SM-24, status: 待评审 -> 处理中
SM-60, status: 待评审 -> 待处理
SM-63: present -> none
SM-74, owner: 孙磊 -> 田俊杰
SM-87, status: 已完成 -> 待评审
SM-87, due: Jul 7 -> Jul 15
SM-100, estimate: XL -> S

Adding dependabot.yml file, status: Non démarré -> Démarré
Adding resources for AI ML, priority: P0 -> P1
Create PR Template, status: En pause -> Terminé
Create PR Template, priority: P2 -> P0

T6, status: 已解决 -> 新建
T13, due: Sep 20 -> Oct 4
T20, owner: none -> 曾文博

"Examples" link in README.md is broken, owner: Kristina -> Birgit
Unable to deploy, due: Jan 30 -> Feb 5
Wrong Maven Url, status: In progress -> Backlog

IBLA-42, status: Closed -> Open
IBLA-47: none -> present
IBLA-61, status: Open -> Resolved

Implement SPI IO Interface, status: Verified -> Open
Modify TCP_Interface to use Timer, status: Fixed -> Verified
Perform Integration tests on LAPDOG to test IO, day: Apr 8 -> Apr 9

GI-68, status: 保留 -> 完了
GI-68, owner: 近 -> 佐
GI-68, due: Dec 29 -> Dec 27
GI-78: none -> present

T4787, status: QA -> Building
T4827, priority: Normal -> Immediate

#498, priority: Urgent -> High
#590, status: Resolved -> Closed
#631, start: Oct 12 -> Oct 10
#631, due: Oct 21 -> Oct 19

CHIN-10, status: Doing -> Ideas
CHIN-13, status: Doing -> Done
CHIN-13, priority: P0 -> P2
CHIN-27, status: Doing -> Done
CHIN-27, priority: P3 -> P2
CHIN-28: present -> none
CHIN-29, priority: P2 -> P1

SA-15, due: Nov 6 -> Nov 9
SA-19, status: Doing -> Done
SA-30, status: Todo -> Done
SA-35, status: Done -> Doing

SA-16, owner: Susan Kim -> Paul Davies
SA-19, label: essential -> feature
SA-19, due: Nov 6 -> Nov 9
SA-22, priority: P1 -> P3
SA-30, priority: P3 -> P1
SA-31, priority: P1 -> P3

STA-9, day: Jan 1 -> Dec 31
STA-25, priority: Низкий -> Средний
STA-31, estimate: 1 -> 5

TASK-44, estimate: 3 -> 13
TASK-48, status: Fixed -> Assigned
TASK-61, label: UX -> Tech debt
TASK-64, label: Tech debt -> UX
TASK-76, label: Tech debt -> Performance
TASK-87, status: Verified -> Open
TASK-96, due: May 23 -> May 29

▸ **REQUIRED ACTION**:
Above are the lines; repeat exactly the ones from the line containing "Create PR Template, status: En" down to the line containing "Unable to deploy, due: Jan 30 -> Feb 5", both inclusive.

▸ **FINISHED TASK**:
Create PR Template, status: En pause -> Terminé
Create PR Template, priority: P2 -> P0

T6, status: 已解决 -> 新建
T13, due: Sep 20 -> Oct 4
T20, owner: none -> 曾文博

"Examples" link in README.md is broken, owner: Kristina -> Birgit
Unable to deploy, due: Jan 30 -> Feb 5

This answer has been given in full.